And this, apropos of nothing other than I like it, and maybe even identify with it:
“And there was nothing behind him, nothing at all that one could make out. He had invented himself with his family's full cooperation...But he had no past. His own past had no interest whatever for him. Tomorrow morning was his great interest.”


Mapplethorpe
I ran across an interesting essay that the poet John Ashbery wrote as an introduction to Robert Mapplethorpe's Pistils, in “Something Close to Music,” an eclectic collection of his essays and playlists from David Zwirner's ekphrasis series (I highly recommend).
It's a great essay all around (Ashbery did a lot of art criticism), but a couple things to point out:
“...he would insist on on his indifference to or even dislike of flowers...partly rooted in sympathy; he doesn't want the responsibility for their dying. This scarcely jibes with the image of Mapplethorpe as a calculating explorer of his subjects. It does, however, coincide with his fanatical concern with perfection (‘I'm not after imperfections’) and his equally obsessive horror of decay and death.”
I respond to that because I feel the exact opposite, subscribing more to the ideas of wabi-sabi.
And this:
Mapplethorpe was “...not a voyeur. This statement can seem strange coming from the photographer of scabrous sexual vignettes...but in fact it isn't: the silent ‘trust’...as a vital ingredient of these exchanges between model and photographer is always implied. Even when not entirely immobilized, the figures have an iconic seriousness that is moving, regardless of the supposed squalor of the sex acts being recorded.”
I think that last point may be a bit generous to Mapplethorpe, because I feel as though he veered toward objectifying his subjects.

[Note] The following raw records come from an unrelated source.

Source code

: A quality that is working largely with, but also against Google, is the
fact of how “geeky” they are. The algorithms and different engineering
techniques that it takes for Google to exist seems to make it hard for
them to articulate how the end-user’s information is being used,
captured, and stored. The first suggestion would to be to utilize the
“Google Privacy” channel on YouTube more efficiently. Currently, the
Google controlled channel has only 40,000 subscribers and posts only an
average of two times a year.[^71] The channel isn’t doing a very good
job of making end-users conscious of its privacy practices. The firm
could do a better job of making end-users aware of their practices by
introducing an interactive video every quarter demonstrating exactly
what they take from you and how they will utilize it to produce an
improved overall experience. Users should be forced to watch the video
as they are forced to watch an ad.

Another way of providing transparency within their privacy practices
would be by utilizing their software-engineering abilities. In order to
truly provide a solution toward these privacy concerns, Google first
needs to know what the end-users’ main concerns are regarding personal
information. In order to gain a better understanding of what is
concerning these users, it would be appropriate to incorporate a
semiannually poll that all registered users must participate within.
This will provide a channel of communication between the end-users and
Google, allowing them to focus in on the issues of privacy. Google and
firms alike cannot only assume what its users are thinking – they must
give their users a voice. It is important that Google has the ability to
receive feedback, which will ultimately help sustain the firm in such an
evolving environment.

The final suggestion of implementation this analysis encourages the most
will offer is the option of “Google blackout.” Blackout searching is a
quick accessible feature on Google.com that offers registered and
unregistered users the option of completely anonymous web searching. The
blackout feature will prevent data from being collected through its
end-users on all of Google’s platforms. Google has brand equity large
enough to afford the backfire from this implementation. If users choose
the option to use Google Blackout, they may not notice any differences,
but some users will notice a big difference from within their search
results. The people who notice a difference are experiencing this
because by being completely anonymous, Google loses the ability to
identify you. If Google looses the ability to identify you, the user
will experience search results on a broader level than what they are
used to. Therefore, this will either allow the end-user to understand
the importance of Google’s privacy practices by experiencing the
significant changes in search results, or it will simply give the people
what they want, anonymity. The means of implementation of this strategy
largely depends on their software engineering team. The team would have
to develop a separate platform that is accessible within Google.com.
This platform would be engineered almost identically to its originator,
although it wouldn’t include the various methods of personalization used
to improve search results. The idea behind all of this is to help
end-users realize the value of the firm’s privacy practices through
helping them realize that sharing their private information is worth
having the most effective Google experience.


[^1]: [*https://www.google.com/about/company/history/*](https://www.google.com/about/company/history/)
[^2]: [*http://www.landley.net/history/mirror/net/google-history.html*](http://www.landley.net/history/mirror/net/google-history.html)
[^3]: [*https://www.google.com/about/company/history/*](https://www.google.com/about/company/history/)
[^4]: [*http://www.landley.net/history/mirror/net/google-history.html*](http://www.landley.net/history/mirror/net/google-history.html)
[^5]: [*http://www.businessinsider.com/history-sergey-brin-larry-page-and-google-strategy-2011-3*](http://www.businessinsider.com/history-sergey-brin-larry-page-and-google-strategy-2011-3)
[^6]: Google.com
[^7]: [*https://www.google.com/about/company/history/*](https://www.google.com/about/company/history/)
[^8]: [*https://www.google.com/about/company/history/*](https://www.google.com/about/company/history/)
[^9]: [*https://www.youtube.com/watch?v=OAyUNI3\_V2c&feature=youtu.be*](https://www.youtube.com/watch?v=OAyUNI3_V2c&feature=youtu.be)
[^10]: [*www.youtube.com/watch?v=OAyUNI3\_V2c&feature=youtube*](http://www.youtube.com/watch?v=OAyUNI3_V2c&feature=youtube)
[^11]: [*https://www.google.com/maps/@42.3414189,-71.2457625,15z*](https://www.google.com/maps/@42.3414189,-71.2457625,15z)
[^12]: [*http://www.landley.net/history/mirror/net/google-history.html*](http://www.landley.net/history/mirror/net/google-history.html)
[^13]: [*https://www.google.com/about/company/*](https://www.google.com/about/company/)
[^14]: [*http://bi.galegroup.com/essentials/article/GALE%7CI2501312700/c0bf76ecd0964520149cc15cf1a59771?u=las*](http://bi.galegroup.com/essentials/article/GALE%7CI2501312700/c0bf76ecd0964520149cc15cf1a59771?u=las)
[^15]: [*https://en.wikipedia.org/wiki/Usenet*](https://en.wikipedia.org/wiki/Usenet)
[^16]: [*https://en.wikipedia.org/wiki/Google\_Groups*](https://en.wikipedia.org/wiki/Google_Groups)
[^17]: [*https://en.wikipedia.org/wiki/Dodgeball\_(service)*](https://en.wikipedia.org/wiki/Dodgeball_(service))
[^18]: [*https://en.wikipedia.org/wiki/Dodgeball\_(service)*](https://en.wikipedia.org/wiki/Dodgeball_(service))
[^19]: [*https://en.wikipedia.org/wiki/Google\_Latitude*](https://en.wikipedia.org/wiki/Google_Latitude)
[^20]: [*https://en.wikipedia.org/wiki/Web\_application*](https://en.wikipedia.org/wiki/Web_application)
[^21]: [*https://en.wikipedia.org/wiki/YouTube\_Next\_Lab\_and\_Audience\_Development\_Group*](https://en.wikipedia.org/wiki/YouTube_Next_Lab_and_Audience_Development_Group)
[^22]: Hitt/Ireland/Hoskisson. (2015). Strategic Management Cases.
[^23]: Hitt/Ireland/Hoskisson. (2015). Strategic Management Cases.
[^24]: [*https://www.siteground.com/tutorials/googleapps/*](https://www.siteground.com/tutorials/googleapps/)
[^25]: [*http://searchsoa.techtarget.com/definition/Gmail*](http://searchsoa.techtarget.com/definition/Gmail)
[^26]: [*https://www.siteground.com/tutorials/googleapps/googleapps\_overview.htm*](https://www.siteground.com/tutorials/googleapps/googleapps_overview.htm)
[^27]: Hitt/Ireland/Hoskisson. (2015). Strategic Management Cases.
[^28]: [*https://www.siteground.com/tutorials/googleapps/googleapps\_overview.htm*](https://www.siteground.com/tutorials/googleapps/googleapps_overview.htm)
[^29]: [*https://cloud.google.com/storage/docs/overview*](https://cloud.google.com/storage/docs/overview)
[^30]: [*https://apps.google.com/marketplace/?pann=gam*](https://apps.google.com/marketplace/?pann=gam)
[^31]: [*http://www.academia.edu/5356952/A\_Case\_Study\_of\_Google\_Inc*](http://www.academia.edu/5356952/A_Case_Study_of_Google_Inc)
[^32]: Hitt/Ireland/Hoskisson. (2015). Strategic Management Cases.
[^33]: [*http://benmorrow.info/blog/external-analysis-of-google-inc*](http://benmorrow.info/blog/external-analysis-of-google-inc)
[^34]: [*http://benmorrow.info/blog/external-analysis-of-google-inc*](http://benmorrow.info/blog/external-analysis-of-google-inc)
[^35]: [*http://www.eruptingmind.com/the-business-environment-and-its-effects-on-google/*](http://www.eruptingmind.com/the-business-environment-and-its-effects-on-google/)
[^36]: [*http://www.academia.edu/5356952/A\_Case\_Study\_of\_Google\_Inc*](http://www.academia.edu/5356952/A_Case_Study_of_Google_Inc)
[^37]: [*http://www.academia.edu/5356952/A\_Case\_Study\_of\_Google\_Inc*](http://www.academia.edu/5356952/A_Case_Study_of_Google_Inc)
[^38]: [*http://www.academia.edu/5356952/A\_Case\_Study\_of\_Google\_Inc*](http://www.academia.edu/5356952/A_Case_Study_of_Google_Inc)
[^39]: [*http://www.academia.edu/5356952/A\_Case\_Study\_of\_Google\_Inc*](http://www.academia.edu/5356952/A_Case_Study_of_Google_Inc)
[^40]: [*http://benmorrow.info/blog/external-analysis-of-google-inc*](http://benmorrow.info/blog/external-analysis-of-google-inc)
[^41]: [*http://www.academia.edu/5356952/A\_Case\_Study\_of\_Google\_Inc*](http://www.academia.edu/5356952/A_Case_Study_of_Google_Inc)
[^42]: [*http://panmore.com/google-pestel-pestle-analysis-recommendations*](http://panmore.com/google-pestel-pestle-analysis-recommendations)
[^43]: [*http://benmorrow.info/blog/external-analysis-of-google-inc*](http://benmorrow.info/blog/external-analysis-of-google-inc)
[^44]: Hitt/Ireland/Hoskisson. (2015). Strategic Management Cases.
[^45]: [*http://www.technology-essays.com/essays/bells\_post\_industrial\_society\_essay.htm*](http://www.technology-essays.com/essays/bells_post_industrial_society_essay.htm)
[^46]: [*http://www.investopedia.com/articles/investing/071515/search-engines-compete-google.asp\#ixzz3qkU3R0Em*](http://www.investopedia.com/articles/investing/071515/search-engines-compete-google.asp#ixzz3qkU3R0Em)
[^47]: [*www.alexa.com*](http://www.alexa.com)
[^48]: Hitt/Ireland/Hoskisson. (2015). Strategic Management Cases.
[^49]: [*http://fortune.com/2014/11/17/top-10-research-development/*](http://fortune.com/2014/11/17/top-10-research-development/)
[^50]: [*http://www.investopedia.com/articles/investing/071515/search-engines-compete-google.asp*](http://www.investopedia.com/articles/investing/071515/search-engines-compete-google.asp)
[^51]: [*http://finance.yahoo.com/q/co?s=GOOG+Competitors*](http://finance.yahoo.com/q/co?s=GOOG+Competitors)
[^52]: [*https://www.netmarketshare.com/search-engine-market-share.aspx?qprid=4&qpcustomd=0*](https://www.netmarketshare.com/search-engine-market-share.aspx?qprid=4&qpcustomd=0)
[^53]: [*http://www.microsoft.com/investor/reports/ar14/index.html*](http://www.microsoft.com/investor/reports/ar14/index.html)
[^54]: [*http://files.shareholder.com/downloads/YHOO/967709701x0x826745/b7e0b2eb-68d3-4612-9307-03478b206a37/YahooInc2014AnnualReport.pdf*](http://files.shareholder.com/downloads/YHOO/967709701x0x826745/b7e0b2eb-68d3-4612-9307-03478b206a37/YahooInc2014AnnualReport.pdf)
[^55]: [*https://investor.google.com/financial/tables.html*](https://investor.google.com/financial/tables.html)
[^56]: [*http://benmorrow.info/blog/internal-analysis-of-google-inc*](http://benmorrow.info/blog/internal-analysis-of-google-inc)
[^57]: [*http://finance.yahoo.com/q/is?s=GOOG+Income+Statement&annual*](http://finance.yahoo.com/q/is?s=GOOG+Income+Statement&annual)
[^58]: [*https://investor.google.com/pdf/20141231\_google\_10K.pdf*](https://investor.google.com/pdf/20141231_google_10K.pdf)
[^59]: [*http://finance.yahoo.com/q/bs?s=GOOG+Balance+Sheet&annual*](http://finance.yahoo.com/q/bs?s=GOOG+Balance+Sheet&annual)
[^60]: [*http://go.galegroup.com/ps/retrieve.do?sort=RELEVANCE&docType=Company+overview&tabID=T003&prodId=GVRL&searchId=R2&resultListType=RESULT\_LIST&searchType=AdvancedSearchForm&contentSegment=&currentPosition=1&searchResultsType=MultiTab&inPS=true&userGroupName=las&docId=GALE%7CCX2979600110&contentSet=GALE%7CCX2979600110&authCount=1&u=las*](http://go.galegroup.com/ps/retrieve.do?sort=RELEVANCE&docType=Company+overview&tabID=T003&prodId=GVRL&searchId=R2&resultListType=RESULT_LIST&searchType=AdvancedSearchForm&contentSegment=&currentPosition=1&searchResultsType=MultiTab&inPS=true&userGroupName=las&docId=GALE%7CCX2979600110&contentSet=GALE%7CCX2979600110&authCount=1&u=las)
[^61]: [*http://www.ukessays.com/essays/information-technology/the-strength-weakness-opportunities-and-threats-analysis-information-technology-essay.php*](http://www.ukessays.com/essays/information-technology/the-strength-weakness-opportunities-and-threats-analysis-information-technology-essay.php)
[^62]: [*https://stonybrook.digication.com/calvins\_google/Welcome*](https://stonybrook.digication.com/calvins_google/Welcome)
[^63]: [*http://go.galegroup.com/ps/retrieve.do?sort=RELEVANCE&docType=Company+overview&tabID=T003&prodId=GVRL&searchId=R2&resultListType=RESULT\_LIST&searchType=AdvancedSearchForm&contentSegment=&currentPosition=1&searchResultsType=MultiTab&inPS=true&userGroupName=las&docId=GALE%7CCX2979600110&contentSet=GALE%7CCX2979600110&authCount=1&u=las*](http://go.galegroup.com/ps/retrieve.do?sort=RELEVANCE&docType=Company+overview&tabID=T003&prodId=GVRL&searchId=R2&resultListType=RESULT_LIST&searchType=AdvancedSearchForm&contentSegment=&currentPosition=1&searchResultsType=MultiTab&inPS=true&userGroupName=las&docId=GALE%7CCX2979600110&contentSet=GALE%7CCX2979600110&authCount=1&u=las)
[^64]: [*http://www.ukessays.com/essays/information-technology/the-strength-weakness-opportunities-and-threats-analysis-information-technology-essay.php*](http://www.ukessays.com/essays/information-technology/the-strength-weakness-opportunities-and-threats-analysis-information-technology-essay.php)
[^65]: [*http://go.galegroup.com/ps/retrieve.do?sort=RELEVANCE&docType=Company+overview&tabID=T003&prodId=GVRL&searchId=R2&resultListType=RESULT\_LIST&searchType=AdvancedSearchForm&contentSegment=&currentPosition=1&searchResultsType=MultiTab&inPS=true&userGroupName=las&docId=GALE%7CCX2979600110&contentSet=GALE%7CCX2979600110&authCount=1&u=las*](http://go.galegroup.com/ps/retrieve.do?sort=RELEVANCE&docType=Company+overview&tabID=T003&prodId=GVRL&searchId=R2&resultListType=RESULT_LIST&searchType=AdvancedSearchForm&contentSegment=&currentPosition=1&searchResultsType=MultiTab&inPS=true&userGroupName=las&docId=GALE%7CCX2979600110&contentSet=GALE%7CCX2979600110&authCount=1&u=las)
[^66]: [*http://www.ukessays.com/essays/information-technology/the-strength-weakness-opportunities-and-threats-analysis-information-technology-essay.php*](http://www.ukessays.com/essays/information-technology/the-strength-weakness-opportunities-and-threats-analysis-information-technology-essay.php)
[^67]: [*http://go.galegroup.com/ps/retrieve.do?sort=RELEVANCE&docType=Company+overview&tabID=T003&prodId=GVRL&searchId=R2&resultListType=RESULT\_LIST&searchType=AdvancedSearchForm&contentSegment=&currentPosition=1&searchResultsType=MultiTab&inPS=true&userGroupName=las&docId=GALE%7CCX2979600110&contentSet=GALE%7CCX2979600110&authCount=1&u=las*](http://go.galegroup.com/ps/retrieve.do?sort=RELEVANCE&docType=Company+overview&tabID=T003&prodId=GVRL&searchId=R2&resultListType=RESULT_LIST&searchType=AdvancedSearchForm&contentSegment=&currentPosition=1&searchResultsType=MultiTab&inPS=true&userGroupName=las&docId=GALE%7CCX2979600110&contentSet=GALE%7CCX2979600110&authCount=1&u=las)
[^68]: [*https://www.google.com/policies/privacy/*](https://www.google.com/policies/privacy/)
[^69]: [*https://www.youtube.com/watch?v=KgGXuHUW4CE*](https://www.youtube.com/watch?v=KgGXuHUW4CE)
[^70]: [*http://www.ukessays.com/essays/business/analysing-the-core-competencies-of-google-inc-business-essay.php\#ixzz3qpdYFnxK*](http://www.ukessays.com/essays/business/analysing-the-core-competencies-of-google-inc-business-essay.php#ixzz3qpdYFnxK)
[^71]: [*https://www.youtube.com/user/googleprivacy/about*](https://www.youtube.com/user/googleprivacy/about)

Photographers/Photographs Discovered/Rediscovered

Magnum
President of the Magnum Foundation, Susan Meiselas, explores the history of Magnum Photos’ exhibitions and the evolving role of photographers within them.
Graeme Williams creates excellent videos about photographers and their work. Here he looks to some work of his own working close to home in relation to other's similar work.
Ken Ohara Exhibit
In 1974, the New York photographer began an unusual experiment: mailing his camera to a random stranger chosen from the phone book (remember those?). The camera came with simple instructions: photograph yourself, your family, and friends, then send the camera back with the name of another person for it to visit next. Over two years, the camera passed through 150 people in 36 states from Hawai'i to the Bronx.
The project became a shared portrait of the country, showing its size, diversity, and everyday life through many different perspectives rather than just Ohara's point of view.